The Africa Centers for Disease Control and Prevention will probably declare a health emergency next week, officials said Thursday. The leader of the World Health Organization said Wednesday that he would convene a committee to consider declaring another international health emergency. Meanwhile, the U.S. Centers for Disease Control and Prevention released an alert this week warning clinicians to be vigilant for symptoms in travelers from affected countries while stressing that the risk remains low in the United States.
“This is a major alarm for the world. We are losing the youth in Africa,” Jean Kaseya, director general of the Africa CDC, said in a Thursday news briefing. “This new incident demonstrates the need for a collective and collaborative approach in curbing the spread of the disease.”
In 2022, a global mpox outbreak ripped through gay communities in dozens of countries that had rarely encountered the virus and prompted an aggressive public health response and vaccination campaign that were credited with quashing the outbreak.
Recent trends in Congo, where the virus was first detected in 1970, have ignited new concerns. This year, officials have recorded 13,800 suspected and confirmed cases and 450 deaths, with children younger than 15 accounting for 68 percent of cases and 85 percent of deaths, according to the Africa CDC.
Most infections appears to be spreading through contact with infected animals and within households, the usual routes of exposure in endemic regions.
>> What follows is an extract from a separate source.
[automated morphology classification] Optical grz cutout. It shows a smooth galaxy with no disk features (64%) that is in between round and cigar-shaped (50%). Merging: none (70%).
But a new form of mpox, known as clade 1b, emerged in eastern parts of Congo, including in sex workers, and has been detected in Kenya, Rwanda and Uganda.
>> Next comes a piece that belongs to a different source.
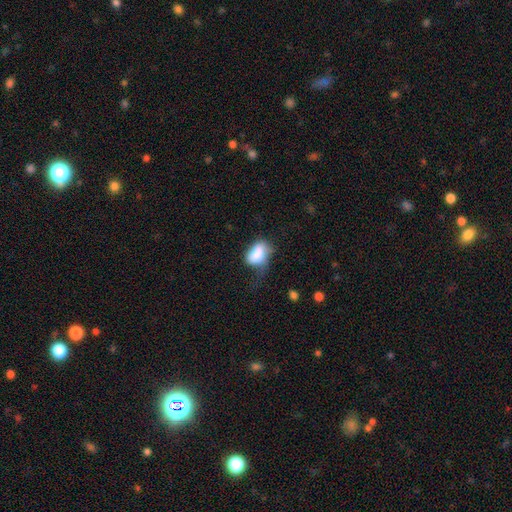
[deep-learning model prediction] A smooth galaxy with no disk features (80%) that is in between round and cigar-shaped (89%).

Vote fractions:
- Smooth or featured? smooth: 80% / featured or disk: 13% / star or artifact: 7%
- How rounded? in between: 89% / round: 10% / cigar-shaped: 2%
- Merging? minor disturbance: 34% (tied) / major disturbance: 34% (tied) / none: 28% / merger: 4%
Clade 1b causes more severe illness than the clade 2 version that spread globally in 2022. But the death rate is low, with the new version of mpox killing fewer than 1 percent of people who became infected, according to the CDC.
“That said, it is of concern because it’s spreading sexually so it makes it more of a risk versus in small villages and small households,” said Christina L. Hutson, chief of the CDC’s poxvirus and rabies branch.
Clade 1, the forerunner of the new version, proves more lethal, with a death rate of about 5.5 percent in the Congo province where it predominates, disease experts said. The higher death rate could be explained by that outbreak disproportionately striking vulnerable children in an area with a weak health-care system, the experts cautioned.
While the global outbreak in 2022 was largely driven by male-to-male sexual contact, officials in Africa are identifying spread in heterosexual networks as well, including when male travelers solicit female sex workers in parts of Congo close to other countries.
“Sexual transmission in areas where there is a great deal of population movement is particularly worrisome given the implications for rapid spread,” Anne Rimoin, an epidemiologist who runs a research camp in Congo and has studied the virus there for more than two decades. “Mpox is transmitted very efficiently through sexual contact.”
The virus spreads in Africa in ways not typically seen in the West, including in health-care settings where workers have less access to personal protective equipment while treating patients and inside smaller households where people live in tighter spaces. Outbreaks have also been recorded in displacement camps in conflict-ridden areas.
While the threat to Western countries is considered low, the African countries bearing the brunt of the latest outbreak do not have ample supplies of vaccine and antivirals that helped end the international health emergency last year.
“Let’s be frank: The global south has always faced massive resource limitations, and that is certainly no different here,” said Jason Kindrachuk, an associate professor at the University of Manitoba’s Max Rady College of Medicine who is in Congo assisting the response.
Vaccine distribution presents a logistical nightmare in Congo and other parts of Africa where the health-care system is stretched thin and where some heavily affected rural communities can be reached only by boat. But efforts to expand vaccination are finally gaining steam.
WHO Director General Tedros Adhanom Ghebreyesus said he took steps to accelerate vaccine access in lower-income countries where regulators have yet to approve the vaccine and to allow international aid organizations to buy shots for distribution.
The U.S. CDC is working with Congolese officials to develop a plan for targeting people most at risk for mpox and rolling out shots in phases once the country approves a vaccine. Rimoin said that campaign could start as early as fall.
“An infection anywhere is potentially an infection everywhere, and this is exactly what we saw with mpox in 2022,” said Rimoin, who is also a professor of epidemiology at the UCLA Fielding School of Public Health. “It’s a critical moment to act quickly, to be vigilant and with no time to lose.”